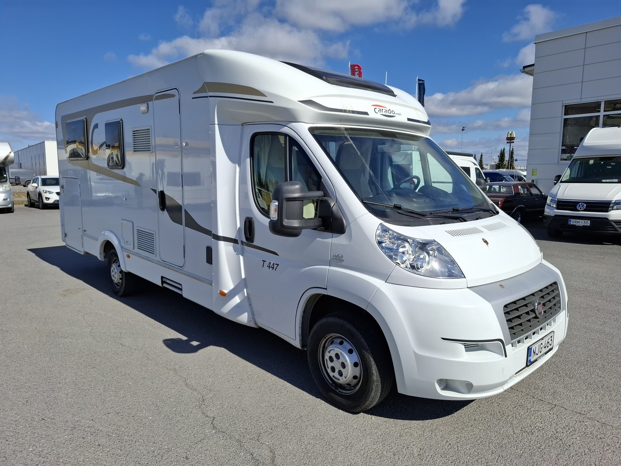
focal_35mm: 23
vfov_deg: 58.9
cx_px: 310
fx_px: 413
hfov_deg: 73.9
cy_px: 233
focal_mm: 5.54
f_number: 1.8
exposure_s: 1/3521
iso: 50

§ **TASK OBJECTIVE**: Leave out the pictures and repeat everything else in the records exactly.

§ **TASK OUTPUT**:
focal_35mm: 23
vfov_deg: 58.9
cx_px: 310
fx_px: 413
hfov_deg: 73.9
cy_px: 233
focal_mm: 5.54
f_number: 1.8
exposure_s: 1/3521
iso: 50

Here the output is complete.